It's not intended as such, but it's a kind of Utopianism that says: if country X could only be allowed to go its own sweet way, it would be very much better off. For this to be true, it requires the country in question to achieve a kind of stasis, an ideal moment of balance and calm, starting from which this new untrammelled progress can begin.

The Khmer Rouge were famous for their conception of setting the clock at Year Zero - and this in 1975 at the end of a bitter war, when they fiercely rejected any kind of aid and anything that smacked of the 'humanitarian bandwagon'. Burma is another great rejecter of foreign influence. Neither case inspires emulation.

Aid is not to blame for everything. It was not, after all, the promise of aid that lured all those families out to their deaths in Goma. It was not the prospect of some cushy life under canvas. It was either a reasonable assessment of risk (which every foreign observer, including the prime minister of Zaire, seems to doubt) or the orchestrated efforts of the defeated Hutu leadership and Radio Milles Collines.

While instinct and the emotions tell one that it might be a good thing for Rwanda to enjoy a simple, clear solution to its military conflict, and thus that it was perhaps a good thing that the United Nations got out of the way while the RPF got on with their victory, there remains the awkward fact of all those millions of feet voting for the opposite outcome. Lovers of clear-cut, swift, neat solutions often seem to end up with something that is quite other than clear-cut or neat.

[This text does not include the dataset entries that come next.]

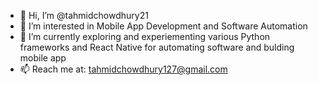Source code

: - 👋 Hi, I’m @tahmidchowdhury21
- 👀 I’m interested in Mobile App Development and Software Automation
- 🌱 I’m currently exploring and experiementing various Python frameworks and React Native for automating software and bulding mobile app
- 📫 Reach me at: tahmidchowdhury127@gmail.com 

<!---
tahmidchowdhury21/tahmidchowdhury21 is a ✨ special ✨ repository because its `README.md` (this file) appears on your GitHub profile.
You can click the Preview link to take a look at your changes.
--->

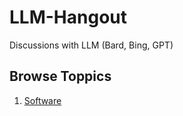 # LLM-Hangout
 Discussions with LLM (Bard, Bing, GPT)

## Browse Toppics
1. [Software](./software/)
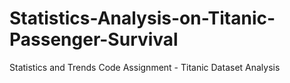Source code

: # Statistics-Analysis-on-Titanic-Passenger-Survival
Statistics and Trends Code Assignment - Titanic Dataset Analysis
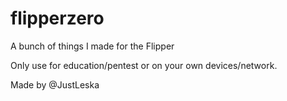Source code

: # flipperzero
 A bunch of things I made for the Flipper


 Only use for education/pentest or on your own devices/network.

 Made by @JustLeska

Non-intervention is a neat solution. No doubt the massacre of the Tutsis also recommended itself as clear-cut. In the end, however, we were left with an unanswerable imperative to intervene in order to save the lives of people who clearly believe themselves to be so implicated in the massacre of the Tutsis as to be in mortal danger.

Neat is not neat. Clear-cut is not clear-cut. Everyone knows that we cannot avoid involvement. And even if we believe that the miseries of Africa are due in no small measure to the history of our involvement there, that recognition does not let us off today's hook.